Только теперь, жуя сухарь и смачивая его во рту слюной, чтобы проглотить на сухое горло, Лопатин как следует разглядел своего спутника. Чижов был маленького роста, с крупными веснушками, несмотря на копоть, видными на его детском лице. Брови высоко поднятые, удивленные, а глаза задумчивые, недетские. Он грыз сухарь ровными белыми зубами, блестевшими на грязном лице, но двух зубов сбоку не хватало, и над ними губу пересекал шрам – след ранения. При малом росте и худобе грудь и плечи у него были широкие. Он был в шлеме, но без комбинезона, а гимнастерка, как у многих танкистов, была заправлена внутрь, в брюки, чтобы – если выскакивать из танка – не зацепиться. На левой ноге брюки были разорваны от пояса до колена и поверх прорехи замотаны окровавленным, запекшимся, грязным бинтом.
– До мяса содрал, – заметив взгляд Лопатина, сказал Чижов. – Пальцем тронул, а там мясо.
– Может, заново перевязать? – спросил Лопатин. – У меня – пакет.
– Не надо, товарищ майор! Там и кожа, и подштанники – все вместе. Дойдем – фельдшер отдерет. – И вдруг спросил: – Вы, я по нашивкам вижу, тоже несколько раз раненный были, никогда столбняку не боялись?
– Как-то не думал о нем.
– А я думал, – сказал Чижов. – Вот уколы делают против него, говорят, столбняк – от земли, но редко бывает – один на тысячу. Что это за уколы при такой войне? Если б не от столбняку, а от смерти уколы делали – вот бы все кололись! – И он рассмеялся своей мысли – до того невеселой, что от нее, казалось бы, не смейся, а плачь! Рассмеялся, но вдруг что-то переменилось в его лице, и он даже ткнул Лопатина пальцем в плечо. – Повернитесь, товарищ майор.
Они сидели соответственно тому, как представляли себе будущее.
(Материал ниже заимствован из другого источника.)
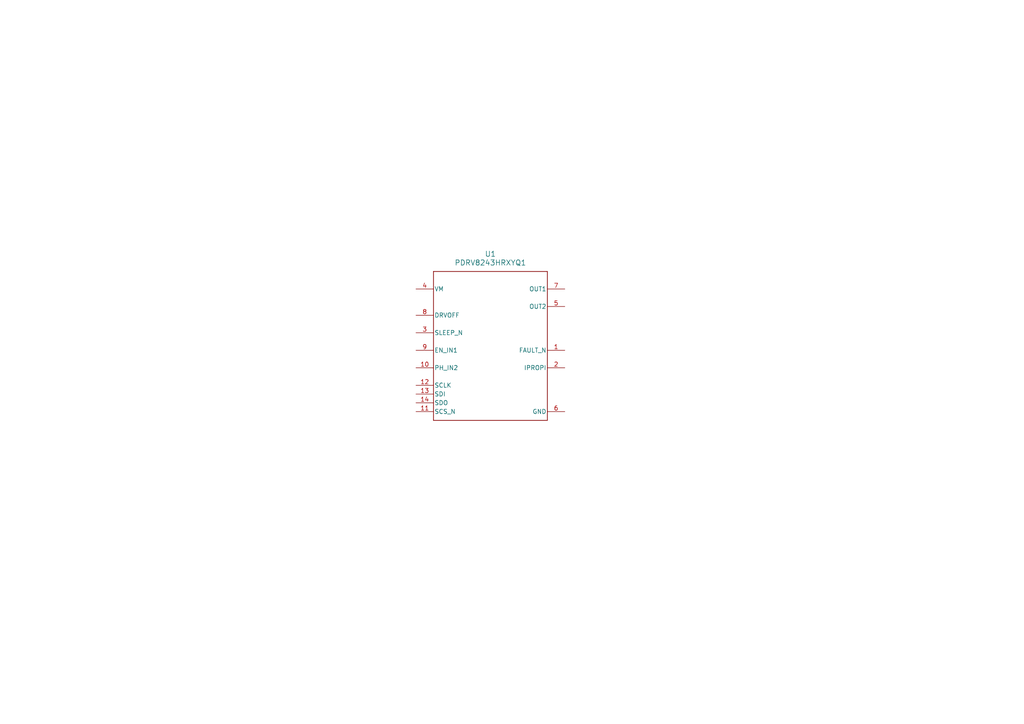
<source format=kicad_sch>
(kicad_sch
	(version 20250114)
	(generator "eeschema")
	(generator_version "9.0")
	(uuid "72060049-abf7-41ee-aecc-769e1a200be6")
	(paper "A4")
	
	(symbol
		(lib_id "DRV8243:PDRV8243HRXYQ1")
		(at 120.65 83.82 0)
		(unit 1)
		(exclude_from_sim no)
		(in_bom yes)
		(on_board yes)
		(dnp no)
		(fields_autoplaced yes)
		(uuid "2c1b080b-079a-4d45-a093-b766c847d8a5")
		(property "Reference" "U1"
			(at 142.24 73.66 0)
			(effects
				(font
					(size 1.524 1.524)
				)
			)
		)
		(property "Value" "PDRV8243HRXYQ1"
			(at 142.24 76.2 0)
			(effects
				(font
					(size 1.524 1.524)
				)
			)
		)
		(property "Footprint" "RXY0014A-MFG"
			(at 120.65 83.82 0)
			(effects
				(font
					(size 1.27 1.27)
					(italic yes)
				)
				(hide yes)
			)
		)
		(property "Datasheet" "PDRV8243HRXYQ1"
			(at 120.65 83.82 0)
			(effects
				(font
					(size 1.27 1.27)
					(italic yes)
				)
				(hide yes)
			)
		)
		(property "Description" ""
			(at 120.65 83.82 0)
			(effects
				(font
					(size 1.27 1.27)
				)
				(hide yes)
			)
		)
		(pin "11"
			(uuid "d8e05f25-cc28-478a-9370-afe8abba6576")
		)
		(pin "2"
			(uuid "dae22938-5d16-4ad6-be04-4ee74b106489")
		)
		(pin "5"
			(uuid "244d8d8b-c295-4259-910b-bb34c608cb46")
		)
		(pin "1"
			(uuid "09d147b2-f5af-446f-aa7c-a7b43ada89ad")
		)
		(pin "7"
			(uuid "c11cf536-290b-40ce-a56c-98842d30efc3")
		)
		(pin "6"
			(uuid "d0962e3d-ecf7-40c0-8326-b0d3509057c6")
		)
		(pin "12"
			(uuid "57330b50-3497-463a-82e0-e49ee694643a")
		)
		(pin "14"
			(uuid "7644ce38-be8a-4a21-ba9a-efb981fab750")
		)
		(pin "3"
			(uuid "909b6d97-9f9f-4ff0-b031-20ba71b95fa4")
		)
		(pin "9"
			(uuid "136d4d4c-d019-4358-bc35-1a0b71684081")
		)
		(pin "10"
			(uuid "f5901076-7efe-430e-add7-0db74b08561d")
		)
		(pin "8"
			(uuid "c4188231-4531-4d18-bbdc-14967537955a")
		)
		(pin "13"
			(uuid "3e6a5153-444c-480f-979b-eb3981435a48")
		)
		(pin "4"
			(uuid "c9d0c741-fef7-4016-89ac-14d994b9e82e")
		)
		(instances
			(project ""
				(path "/72060049-abf7-41ee-aecc-769e1a200be6"
					(reference "U1")
					(unit 1)
				)
			)
		)
	)
	(sheet_instances
		(path "/"
			(page "1")
		)
	)
	(embedded_fonts no)
)

</source>
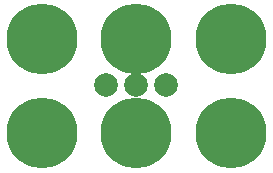
<source format=gtl>
%TF.GenerationSoftware,KiCad,Pcbnew,4.0.5-e0-6337~49~ubuntu16.04.1*%
%TF.CreationDate,2017-02-14T02:30:03-08:00*%
%TF.ProjectId,2x3-Servo-Header,3278332D536572766F2D486561646572,1.0*%
%TF.FileFunction,Copper,L1,Top,Signal*%
%FSLAX46Y46*%
G04 Gerber Fmt 4.6, Leading zero omitted, Abs format (unit mm)*
G04 Created by KiCad (PCBNEW 4.0.5-e0-6337~49~ubuntu16.04.1) date Tue Feb 14 02:30:03 2017*
%MOMM*%
%LPD*%
G01*
G04 APERTURE LIST*
%ADD10C,0.350000*%
%ADD11C,2.000000*%
%ADD12C,6.000000*%
%ADD13C,0.350000*%
G04 APERTURE END LIST*
D10*
D11*
X34764400Y-33034800D03*
D12*
X26824400Y-37134800D03*
X26824400Y-29134800D03*
X34824400Y-29134800D03*
X34824400Y-37134800D03*
D11*
X32224400Y-33034800D03*
X37304400Y-33034800D03*
D12*
X42824400Y-29134800D03*
X42824400Y-37134800D03*
D13*
X34764400Y-33034800D03*
X26824400Y-37134800D03*
X26824400Y-29134800D03*
X34824400Y-29134800D03*
X34824400Y-37134800D03*
X32224400Y-33034800D03*
X37304400Y-33034800D03*
X42824400Y-29134800D03*
X42824400Y-37134800D03*
M02*

</source>
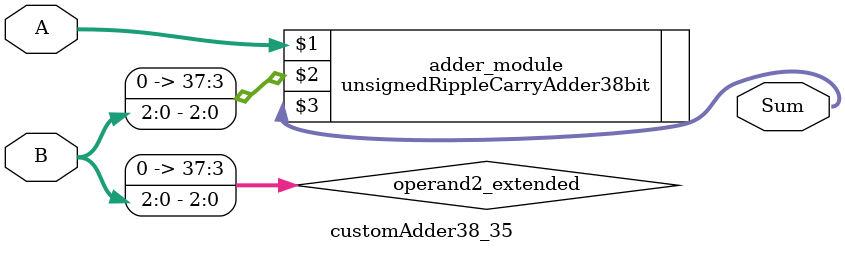
<source format=v>
module customAdder38_35(
                        input [37 : 0] A,
                        input [2 : 0] B,
                        
                        output [38 : 0] Sum
                );

        wire [37 : 0] operand2_extended;
        
        assign operand2_extended =  {35'b0, B};
        
        unsignedRippleCarryAdder38bit adder_module(
            A,
            operand2_extended,
            Sum
        );
        
        endmodule
        
</source>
Лопатин – лицом туда, куда они шли и куда он собирался идти дальше, а Чижов – лицом назад, туда, где ему ночью слышалась стрельба.
– Видите?
Лопатин повернулся и, следя за его рукой, увидел на горизонте три пятнышка. Сначала, чуть-чуть увеличиваясь, они двигались прямо, потом два крайних пятнышка, удлинившись, разошлись в стороны, а среднее продолжало двигаться прямо. Потом два крайних опять сузились и пошли не в стороны, а прямо – значит, просто перестроились на другой интервал, пошире.
Порыв ветра донес далекий, ни на что другое не похожий шум танковых моторов.
– Похоже, разведка, – сказал Чижов. – Может, наша, взводом идут. Но немцы тоже так ходят.
Будь у Лопатина с собой тот трофейный «цейс», который, по случаю их третьей встречи на войне, неделю назад подарил ему командующий армией Ефимов, уже можно было бы разглядеть, что это за танки. Но бинокля с собой не было, он остался у Василия Ивановича, потому что командир корпуса запретил Лопатину ехать в рейд на редакционном «виллисе», приказал пока поставить машину на ремонт в корпусных тылах.
Продолжая смотреть на приближающиеся пятнышки танков, Лопатин знал, что все равно первым – немцы это или наши – поймет не он, а Чижов, который уже было приподнялся и хотел что-то сказать, но промолчал. Должно быть, проверял себя. А еще через минуту, повернув свое детское лицо к Лопатину, сказал спокойно, как о само собой разумевшемся:
– Наши, разведка, Т-34. И десантники на броне. Отползем немного отсюда, а то еще подумают, вдруг тут на кладбище засада, дадут по нему на всякий случай – и прощай!